Struggles finding life-saving bone marrow matches

A Healthy You

Nine-year-old Alfredo Diaz is in need of a bone marrow donation.

“He looks like a normal kid, and we treat him as a normal kid, but he has a rare blood disorder,” said Alfredo’s mother Natalia Torres. “Only a stem cell match donation from stem cells could save his life, but we haven’t found his stem cell donor yet. He’s a very, very strong kid because he has gone through a lot.”

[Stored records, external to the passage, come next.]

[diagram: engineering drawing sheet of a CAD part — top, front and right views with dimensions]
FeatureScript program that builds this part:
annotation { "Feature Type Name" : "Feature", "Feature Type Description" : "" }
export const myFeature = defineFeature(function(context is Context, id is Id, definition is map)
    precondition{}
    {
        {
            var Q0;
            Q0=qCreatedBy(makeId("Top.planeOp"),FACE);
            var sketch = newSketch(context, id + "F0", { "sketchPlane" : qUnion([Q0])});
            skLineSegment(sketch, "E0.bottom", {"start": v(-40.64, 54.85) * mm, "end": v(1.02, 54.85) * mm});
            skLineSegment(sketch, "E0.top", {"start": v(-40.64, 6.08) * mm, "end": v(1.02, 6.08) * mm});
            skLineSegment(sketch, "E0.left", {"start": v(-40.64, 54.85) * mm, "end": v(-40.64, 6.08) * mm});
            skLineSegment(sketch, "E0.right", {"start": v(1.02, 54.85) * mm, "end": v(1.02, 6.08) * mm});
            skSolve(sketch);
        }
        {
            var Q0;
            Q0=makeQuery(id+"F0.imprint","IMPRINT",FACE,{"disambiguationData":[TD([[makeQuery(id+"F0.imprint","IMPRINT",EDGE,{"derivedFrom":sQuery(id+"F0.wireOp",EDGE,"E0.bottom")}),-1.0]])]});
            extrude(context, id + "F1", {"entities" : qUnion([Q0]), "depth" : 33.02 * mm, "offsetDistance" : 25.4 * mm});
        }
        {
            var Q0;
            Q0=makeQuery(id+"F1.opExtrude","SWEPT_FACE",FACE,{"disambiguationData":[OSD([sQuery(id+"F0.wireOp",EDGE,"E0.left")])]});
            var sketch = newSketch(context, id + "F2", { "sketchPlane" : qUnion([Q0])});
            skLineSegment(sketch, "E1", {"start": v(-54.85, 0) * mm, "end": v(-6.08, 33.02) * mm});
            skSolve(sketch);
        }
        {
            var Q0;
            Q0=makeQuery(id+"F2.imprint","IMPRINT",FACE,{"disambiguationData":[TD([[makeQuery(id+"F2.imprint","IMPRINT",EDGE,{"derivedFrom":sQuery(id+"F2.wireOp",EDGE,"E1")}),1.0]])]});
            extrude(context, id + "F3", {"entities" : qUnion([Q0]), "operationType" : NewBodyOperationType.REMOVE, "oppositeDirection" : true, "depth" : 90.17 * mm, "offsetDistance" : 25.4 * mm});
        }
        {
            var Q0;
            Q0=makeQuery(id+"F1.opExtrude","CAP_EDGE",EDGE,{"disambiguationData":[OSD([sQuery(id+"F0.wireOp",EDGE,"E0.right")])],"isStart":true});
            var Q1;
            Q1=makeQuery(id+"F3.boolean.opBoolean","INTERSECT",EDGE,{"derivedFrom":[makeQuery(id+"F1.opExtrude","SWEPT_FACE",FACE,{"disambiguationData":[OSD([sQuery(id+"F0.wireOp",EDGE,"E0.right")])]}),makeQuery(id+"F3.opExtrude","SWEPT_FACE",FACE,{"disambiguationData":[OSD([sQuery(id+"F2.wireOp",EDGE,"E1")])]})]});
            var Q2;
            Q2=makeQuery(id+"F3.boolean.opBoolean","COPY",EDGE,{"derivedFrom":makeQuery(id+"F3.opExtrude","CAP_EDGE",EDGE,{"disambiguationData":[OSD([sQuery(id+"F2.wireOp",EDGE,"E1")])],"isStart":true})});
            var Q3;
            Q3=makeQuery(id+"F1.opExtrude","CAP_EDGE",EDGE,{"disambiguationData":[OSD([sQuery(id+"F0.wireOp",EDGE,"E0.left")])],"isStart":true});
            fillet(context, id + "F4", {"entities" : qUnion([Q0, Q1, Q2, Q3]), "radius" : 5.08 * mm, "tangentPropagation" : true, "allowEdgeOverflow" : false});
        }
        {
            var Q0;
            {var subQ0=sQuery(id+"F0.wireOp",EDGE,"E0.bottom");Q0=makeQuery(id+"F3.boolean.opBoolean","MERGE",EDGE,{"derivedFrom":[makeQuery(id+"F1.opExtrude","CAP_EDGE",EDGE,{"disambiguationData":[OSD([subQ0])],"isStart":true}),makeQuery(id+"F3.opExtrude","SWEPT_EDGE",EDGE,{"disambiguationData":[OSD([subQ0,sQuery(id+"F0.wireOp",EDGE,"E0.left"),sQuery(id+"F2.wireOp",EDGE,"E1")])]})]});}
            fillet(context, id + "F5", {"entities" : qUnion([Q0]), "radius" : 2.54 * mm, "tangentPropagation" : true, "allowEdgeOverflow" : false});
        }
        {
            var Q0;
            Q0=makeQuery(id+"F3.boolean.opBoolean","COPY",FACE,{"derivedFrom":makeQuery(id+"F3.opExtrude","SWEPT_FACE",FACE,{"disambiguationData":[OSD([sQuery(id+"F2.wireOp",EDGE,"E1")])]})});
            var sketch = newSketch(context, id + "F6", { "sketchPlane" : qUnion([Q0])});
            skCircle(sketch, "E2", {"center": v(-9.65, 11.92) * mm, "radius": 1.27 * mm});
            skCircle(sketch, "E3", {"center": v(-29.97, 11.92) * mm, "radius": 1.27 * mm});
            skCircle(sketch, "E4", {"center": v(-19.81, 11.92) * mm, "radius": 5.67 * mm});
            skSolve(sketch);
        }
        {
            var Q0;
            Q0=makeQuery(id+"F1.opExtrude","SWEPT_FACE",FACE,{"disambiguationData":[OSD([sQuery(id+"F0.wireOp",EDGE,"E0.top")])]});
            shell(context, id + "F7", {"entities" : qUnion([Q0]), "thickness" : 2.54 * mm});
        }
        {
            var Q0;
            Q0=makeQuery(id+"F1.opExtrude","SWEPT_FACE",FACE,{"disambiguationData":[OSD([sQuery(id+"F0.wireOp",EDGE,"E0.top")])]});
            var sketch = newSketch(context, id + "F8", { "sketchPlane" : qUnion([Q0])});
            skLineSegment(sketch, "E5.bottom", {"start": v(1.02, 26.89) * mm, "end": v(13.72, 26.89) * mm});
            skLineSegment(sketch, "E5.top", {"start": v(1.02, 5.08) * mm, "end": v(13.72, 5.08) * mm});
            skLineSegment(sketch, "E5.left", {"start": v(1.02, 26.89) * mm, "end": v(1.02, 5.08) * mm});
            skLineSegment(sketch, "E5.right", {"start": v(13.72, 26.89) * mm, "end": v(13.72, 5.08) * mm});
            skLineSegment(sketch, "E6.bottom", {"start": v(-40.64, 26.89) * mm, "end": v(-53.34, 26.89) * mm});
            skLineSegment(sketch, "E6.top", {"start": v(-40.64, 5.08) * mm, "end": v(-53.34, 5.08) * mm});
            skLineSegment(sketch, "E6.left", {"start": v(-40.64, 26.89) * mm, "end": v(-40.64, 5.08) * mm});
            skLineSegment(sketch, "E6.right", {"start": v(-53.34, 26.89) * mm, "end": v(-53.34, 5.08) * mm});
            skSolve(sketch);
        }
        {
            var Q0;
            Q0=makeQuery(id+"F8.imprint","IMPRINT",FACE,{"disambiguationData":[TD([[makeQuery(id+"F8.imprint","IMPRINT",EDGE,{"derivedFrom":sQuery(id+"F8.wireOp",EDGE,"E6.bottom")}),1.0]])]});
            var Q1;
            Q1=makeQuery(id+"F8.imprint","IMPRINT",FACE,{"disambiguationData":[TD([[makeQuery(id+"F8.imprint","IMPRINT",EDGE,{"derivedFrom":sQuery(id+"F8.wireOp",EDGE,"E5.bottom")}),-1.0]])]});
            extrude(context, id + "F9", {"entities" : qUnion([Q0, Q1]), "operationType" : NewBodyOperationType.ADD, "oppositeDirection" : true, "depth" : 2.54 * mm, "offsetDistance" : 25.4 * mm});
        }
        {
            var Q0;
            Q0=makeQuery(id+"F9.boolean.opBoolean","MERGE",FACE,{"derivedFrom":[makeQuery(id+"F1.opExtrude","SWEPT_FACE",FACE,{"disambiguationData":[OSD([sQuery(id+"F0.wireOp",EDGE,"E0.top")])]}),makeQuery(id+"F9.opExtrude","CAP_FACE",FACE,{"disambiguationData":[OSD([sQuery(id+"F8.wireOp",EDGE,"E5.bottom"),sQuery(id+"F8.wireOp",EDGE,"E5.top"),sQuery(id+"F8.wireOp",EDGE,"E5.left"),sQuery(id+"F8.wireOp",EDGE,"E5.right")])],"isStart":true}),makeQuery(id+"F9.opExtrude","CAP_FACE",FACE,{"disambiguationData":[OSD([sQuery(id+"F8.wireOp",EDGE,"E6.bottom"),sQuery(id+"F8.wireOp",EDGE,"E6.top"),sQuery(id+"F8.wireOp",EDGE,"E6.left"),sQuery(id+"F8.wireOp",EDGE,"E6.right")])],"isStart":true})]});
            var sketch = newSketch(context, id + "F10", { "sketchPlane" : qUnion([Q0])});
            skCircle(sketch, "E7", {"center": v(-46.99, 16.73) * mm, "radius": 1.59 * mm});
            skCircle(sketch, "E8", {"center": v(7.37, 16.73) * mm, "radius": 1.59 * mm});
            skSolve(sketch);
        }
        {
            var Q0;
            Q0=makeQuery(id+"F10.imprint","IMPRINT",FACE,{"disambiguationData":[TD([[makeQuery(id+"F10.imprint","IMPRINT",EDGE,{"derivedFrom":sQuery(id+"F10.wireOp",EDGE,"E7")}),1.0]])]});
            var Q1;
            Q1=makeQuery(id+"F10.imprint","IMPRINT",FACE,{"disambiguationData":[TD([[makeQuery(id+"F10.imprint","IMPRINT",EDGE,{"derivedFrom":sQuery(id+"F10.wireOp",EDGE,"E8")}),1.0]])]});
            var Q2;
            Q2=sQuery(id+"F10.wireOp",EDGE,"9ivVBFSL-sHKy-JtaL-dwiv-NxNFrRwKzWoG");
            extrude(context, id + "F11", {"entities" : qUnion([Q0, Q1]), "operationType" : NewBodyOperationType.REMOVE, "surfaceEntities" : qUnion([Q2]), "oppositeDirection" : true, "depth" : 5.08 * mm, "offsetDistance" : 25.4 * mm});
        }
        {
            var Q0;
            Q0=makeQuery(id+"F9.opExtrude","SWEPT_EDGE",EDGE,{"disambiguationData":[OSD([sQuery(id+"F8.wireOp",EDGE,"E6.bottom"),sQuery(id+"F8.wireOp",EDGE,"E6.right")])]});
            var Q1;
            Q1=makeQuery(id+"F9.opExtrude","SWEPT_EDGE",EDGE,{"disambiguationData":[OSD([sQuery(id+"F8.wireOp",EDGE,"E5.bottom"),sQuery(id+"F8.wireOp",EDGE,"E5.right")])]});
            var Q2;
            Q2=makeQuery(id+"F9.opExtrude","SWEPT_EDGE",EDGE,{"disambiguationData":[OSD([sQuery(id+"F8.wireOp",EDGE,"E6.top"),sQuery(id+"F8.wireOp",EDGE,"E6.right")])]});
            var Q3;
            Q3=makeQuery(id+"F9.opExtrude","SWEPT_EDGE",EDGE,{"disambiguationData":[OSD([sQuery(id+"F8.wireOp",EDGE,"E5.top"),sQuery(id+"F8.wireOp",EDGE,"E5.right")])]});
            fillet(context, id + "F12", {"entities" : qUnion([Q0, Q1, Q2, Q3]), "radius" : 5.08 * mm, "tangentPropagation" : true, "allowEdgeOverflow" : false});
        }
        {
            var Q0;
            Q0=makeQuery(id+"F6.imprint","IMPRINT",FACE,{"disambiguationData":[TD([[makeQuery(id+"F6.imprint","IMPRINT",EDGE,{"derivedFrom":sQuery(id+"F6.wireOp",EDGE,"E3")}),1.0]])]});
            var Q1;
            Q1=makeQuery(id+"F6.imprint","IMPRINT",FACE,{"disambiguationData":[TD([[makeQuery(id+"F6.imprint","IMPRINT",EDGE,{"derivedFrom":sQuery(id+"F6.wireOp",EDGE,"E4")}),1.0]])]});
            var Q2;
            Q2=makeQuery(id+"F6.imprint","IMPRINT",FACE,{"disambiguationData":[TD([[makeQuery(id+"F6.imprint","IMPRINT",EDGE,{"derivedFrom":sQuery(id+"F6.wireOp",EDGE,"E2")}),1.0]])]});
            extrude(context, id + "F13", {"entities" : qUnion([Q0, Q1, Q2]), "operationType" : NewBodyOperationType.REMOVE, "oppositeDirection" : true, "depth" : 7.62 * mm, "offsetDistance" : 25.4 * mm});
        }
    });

“If you’re getting your stem cells from a donor, it’s either a bone marrow, which is harvested from pelvic bone, It’s an outpatient procedure, or peripheral blood, which is, it’s very similar to donating blood, and the person is not sedated or anything,” said Dr. Abeer Madbouly, the  Principal Bioinformatics Scientist at Be The Match. “So if someone, god forbid, would need a bone marrow transplant, that means the blood is not doing what is supposed to be doing, and we need to replace the blood with healthier blood that works for that particular person.  Unfortunately, availability declines for our donors of color. The range for African American, Latino, Asian and Native American availability of donors ranges from around a little less than 30 percent to around 47, 48 percent.”

Registered donor and ABC news producer Armando Garcia recently matched with a recipient in need.

“I know that ethnicity plays a crucial role in finding a bone marrow match,” said Garcia. “So I know that as a Hispanic person, I have the opportunity to help people from my community for sure but other communities as well. I don’t know the race or ethnicity of the recipient I’m donating to. My priority of going through this process number one is for the recipient to get healthier. My second priority is to spread the message.”

“Finding a match means finding a person with a genetic profile that is as close to my own as possible,” said Dr. Wolfgang Rennert. “In order to achieve that, the larger the pool of potential donors, the more likely it is to find somebody with exactly your genetic makeup. We need to expand our pool of minority donors in the moment.”

“I don’t want to lose my son. That’s why we’re raising awareness,” said Torres, “to ask every Hispanic person to be a donor of stem cells, and you could save my son.”